Percent of Children in Low-Income Families, by Region and Urban, Rural, and Suburban Residence, 2001

Figure 2: Percent of Children in Low-Income Families, by Region and Urban, Rural, and Suburban Residence, 2001

  • 56% in the Northeast.
  • 49% in the Midwest

In the South and West, children in rural areas are more likely to live in low-income families.

  • 51% in the South
  • 51% in the West

The West was the most common residence of children of recent immigrants.

  • 37% of children of recent immigrants 3 lived in the West.
  • 46% of children of recent immigrants who live in the West do not have a parent who holds a high school degree.

Children in low-income families were twice as likely to face moving in the past year compared to children in higher-income families.

  • The majority of children in low-income families who made an interregional move in the previous year (over 40%) moved to the South.
  • More than 90% of children who moved in the previous year moved within a region.

Reasons for moving vary.

  • 45% of children in low-income families who moved to different regions did so for the parents’ jobs.
  • Children in low-income families who moved within regions usually did so for housing-related reasons—the most commonly cited was “wanted better housing.”

Policies

Work Supports: These trends reinforce the importance of state policies that support low-income working families such as an expanded federal Earned Income Tax Credit (EITC), refundable state tax credits, and affordable child care. 4

Immigrant Access to Support: Limiting recent immigrants’ access to the social safety net increases the vulnerability of their children. Increasing the work and income supports available to immigrant families will help them to become financially stable.

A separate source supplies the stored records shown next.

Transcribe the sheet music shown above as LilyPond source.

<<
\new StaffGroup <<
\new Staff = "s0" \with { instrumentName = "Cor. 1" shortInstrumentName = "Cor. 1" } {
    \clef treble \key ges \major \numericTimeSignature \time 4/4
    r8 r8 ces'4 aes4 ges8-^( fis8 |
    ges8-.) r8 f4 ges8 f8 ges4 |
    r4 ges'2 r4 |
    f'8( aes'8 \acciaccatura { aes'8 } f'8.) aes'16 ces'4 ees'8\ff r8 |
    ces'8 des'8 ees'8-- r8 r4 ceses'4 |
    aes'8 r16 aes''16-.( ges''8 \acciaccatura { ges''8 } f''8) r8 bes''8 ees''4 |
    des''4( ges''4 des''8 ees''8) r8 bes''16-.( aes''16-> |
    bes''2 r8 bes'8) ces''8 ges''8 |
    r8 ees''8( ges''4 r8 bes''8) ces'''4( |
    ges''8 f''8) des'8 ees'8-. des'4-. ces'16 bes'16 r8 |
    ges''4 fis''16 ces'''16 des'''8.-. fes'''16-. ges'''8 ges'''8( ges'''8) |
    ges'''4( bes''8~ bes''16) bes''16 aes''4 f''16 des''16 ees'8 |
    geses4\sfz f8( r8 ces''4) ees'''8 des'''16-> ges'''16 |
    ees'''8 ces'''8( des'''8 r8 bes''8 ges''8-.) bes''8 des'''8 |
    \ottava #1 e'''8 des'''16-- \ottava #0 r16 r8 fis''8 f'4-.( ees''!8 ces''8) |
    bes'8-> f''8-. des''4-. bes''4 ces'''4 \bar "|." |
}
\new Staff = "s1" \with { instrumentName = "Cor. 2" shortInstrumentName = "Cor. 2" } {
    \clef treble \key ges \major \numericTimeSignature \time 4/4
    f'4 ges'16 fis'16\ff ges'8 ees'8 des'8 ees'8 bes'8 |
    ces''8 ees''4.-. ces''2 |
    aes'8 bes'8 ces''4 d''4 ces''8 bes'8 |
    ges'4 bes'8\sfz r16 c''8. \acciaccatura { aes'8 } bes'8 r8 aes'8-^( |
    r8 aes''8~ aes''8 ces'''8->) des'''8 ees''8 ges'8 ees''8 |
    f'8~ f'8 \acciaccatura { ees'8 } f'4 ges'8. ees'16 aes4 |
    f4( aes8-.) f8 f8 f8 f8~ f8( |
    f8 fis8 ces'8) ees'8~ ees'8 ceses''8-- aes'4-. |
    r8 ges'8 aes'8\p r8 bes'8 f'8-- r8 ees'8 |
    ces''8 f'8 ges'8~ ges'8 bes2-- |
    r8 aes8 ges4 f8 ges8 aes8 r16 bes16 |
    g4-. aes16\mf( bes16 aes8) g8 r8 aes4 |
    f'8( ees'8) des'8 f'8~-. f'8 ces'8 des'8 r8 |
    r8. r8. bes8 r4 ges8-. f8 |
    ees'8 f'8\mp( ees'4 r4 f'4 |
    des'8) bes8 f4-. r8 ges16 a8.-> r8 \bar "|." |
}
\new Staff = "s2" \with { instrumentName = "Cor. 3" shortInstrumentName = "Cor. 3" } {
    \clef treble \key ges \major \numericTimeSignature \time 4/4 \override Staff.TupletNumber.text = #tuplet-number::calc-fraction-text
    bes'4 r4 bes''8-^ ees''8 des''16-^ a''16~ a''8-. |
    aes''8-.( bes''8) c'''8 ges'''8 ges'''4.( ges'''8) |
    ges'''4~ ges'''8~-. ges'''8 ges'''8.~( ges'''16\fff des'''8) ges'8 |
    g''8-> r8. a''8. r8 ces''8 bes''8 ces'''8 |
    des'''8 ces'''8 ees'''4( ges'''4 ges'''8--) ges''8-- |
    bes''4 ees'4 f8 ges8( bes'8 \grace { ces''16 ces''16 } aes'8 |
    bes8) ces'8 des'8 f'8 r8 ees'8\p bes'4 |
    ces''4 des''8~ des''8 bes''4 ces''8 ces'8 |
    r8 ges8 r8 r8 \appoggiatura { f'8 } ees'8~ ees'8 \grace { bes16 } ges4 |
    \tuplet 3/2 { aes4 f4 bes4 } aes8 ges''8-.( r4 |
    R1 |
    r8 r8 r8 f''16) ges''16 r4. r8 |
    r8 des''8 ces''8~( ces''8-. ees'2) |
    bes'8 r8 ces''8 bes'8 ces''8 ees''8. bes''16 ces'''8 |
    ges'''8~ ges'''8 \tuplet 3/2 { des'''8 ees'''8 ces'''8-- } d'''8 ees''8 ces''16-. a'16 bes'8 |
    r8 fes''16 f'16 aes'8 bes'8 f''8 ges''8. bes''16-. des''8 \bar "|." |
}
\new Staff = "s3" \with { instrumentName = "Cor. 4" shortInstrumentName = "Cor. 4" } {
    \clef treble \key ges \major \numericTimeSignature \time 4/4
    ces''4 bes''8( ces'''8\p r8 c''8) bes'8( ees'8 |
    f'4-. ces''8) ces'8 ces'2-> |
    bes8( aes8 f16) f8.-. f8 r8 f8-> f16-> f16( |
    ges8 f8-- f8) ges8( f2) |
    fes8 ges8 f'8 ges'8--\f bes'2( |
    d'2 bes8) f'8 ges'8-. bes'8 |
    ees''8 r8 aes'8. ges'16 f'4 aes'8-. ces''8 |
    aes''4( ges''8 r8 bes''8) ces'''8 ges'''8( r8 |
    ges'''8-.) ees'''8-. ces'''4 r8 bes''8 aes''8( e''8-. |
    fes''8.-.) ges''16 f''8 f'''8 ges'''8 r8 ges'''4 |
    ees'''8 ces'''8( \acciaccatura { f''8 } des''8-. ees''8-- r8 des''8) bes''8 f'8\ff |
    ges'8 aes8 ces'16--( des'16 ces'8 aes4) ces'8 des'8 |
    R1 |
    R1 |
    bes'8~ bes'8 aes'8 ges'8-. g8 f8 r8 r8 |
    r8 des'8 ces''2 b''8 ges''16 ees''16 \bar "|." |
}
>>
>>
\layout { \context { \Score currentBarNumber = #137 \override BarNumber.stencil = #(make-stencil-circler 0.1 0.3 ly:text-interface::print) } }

The welfare reform legislation of 1996 sharply restricted legal immigrants’ access to key income and employment supports, and while parts of the 1996 legislation have been reversed, much remains to be done. 5

Affordable Housing: Low-income children’s higher mobility rates are cause for concern. Moving is associated with family turbulence and difficulties in school. 6 Children in low-income families are more likely to move so that their parents can find less expensive housing. State policies that assure affordable housing (e.g., through voucher programs) can potentially increase residential stability among children and employment among their parents. 7

Endnotes

1. Low income is defined as twice the federal poverty level, or $36,800 for a family of four (2003).

2. Estimates in this fact sheet were prepared by Heather Koball and Ayana Douglas-Hall of NCCP based on the Current Population Survey, March 2002 supplement for a report on regional trends among low-income families and children. See: Koball, H. & Douglas-Hall, A. (2003). Where do children in low-income families live? New York, NY: National Center for Children in Poverty, Columbia University Mailman School of Public Health.

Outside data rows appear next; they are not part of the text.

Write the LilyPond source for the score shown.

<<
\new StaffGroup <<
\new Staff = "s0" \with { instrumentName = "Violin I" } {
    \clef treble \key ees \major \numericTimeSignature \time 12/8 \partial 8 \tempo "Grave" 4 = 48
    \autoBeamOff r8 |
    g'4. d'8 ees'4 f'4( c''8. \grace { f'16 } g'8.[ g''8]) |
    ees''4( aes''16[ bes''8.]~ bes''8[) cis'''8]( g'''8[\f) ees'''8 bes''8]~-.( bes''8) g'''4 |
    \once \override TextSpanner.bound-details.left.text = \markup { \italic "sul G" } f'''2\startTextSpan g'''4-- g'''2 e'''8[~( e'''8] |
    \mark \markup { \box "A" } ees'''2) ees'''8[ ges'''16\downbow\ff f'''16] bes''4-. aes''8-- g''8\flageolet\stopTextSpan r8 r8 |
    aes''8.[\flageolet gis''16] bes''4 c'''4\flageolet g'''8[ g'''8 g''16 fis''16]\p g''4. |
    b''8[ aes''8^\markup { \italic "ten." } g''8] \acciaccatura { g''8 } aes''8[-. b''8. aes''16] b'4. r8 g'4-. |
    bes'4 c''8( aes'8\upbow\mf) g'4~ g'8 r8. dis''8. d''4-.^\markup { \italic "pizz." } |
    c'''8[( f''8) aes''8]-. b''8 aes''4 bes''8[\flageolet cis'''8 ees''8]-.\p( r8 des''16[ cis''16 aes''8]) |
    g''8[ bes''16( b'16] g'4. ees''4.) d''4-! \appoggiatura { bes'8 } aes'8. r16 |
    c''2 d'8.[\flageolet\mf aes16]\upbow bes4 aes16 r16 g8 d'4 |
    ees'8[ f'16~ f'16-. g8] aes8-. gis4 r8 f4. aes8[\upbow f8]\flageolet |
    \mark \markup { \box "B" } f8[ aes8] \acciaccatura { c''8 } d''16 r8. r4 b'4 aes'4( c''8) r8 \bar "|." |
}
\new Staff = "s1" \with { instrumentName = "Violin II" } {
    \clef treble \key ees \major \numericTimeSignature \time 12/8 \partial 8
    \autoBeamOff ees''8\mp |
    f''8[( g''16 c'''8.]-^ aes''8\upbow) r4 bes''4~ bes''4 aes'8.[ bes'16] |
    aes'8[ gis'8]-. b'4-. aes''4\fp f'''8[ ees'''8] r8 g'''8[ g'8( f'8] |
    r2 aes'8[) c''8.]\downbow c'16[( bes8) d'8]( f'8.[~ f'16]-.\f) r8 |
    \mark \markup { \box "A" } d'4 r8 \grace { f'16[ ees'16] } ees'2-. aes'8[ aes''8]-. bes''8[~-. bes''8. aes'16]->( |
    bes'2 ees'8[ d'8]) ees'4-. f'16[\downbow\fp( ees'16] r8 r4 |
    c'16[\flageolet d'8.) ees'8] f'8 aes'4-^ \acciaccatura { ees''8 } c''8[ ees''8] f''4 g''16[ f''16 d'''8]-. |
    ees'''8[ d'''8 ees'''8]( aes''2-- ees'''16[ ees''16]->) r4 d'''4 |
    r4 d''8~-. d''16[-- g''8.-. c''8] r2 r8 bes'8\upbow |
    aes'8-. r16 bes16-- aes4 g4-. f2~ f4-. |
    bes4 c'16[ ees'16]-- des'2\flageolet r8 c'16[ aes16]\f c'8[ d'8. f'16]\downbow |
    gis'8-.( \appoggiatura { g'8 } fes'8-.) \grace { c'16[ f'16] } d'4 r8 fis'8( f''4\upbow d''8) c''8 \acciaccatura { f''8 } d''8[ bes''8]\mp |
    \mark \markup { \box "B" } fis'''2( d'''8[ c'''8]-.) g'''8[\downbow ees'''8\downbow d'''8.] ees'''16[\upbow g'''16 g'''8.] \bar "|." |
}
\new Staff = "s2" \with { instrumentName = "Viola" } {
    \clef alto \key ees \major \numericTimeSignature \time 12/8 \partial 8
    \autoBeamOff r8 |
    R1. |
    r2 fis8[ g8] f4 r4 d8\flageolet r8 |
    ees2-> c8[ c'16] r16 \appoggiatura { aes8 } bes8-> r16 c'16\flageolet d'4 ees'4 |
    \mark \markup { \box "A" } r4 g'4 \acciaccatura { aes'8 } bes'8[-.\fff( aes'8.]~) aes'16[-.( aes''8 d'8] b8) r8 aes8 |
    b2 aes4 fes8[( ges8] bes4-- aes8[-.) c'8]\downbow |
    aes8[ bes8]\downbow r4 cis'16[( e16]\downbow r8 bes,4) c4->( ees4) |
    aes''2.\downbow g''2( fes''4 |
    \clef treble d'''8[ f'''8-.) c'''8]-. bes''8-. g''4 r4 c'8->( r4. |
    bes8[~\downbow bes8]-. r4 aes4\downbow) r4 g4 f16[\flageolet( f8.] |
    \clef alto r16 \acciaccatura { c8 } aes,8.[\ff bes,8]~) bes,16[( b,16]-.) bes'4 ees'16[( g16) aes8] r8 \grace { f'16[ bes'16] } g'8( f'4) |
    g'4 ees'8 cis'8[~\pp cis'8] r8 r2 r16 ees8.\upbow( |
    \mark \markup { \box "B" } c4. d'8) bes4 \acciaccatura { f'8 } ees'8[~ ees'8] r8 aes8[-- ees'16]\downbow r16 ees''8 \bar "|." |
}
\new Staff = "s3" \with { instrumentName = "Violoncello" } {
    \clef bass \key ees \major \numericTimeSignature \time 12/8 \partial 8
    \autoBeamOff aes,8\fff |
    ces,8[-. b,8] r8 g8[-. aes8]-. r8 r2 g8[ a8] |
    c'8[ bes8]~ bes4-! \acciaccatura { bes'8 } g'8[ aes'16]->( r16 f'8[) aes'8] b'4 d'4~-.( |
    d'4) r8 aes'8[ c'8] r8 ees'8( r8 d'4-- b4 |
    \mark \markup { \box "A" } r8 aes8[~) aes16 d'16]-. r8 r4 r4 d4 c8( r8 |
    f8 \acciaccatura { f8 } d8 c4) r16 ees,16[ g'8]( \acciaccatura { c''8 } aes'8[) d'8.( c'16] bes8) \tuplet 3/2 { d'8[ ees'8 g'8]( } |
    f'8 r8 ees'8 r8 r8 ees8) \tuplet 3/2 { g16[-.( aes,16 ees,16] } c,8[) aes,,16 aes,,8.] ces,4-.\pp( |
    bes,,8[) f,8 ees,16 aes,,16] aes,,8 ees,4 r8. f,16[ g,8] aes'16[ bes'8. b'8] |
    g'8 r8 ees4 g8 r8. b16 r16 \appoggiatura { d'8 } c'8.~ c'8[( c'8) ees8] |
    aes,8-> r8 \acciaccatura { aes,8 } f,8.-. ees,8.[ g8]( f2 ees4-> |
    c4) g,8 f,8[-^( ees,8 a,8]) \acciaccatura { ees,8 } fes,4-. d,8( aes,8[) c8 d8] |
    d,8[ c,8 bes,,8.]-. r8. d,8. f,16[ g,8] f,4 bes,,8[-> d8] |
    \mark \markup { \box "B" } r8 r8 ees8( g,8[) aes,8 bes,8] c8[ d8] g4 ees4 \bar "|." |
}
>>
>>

3. Recent immigrant is defined as an individual moving to the United States for good within the last 10 years.

4. Cauthen, N. K. & Lu, H. (2003). Employment alone is not enough for America’s low-income children and families (Living at the Edge Research Brief 1). New York, NY: National Center for Children in Poverty, Columbia University Mailman School of Public Health.

5. See NCCP’s 50-state policy database for more information on benefits available to immigrant families

6. Pribesh, S. & Downey, D. B. (1999). Why are residential and school moves associated with poor school performance. Demography, 36(4), pp. 521-534.

Stoneman, Z.; Brody, G. H.; Churchill, S.; & Winn, L. (1999). Effects of residential instability on Head Start children and their relationship with older siblings. Child Development, 70(5), pp. 1246-62.

7. National Center for Children in Poverty. (2003). Housing assistance promotes employment. News & Issues, Summer, pp. 3, 7; MDRC. (2001). Welfare, housing, and employment: Learning from the Jobs-Plus Demonstration (MDRC Policy Brief). New York, NY: MDRC; Center on Budget and Policy Priorities. (2000). Research evidence suggests that housing subsidies can help long-term welfare recipients find and retain jobs. Washington, DC: Center on Budget and Policy Priorities.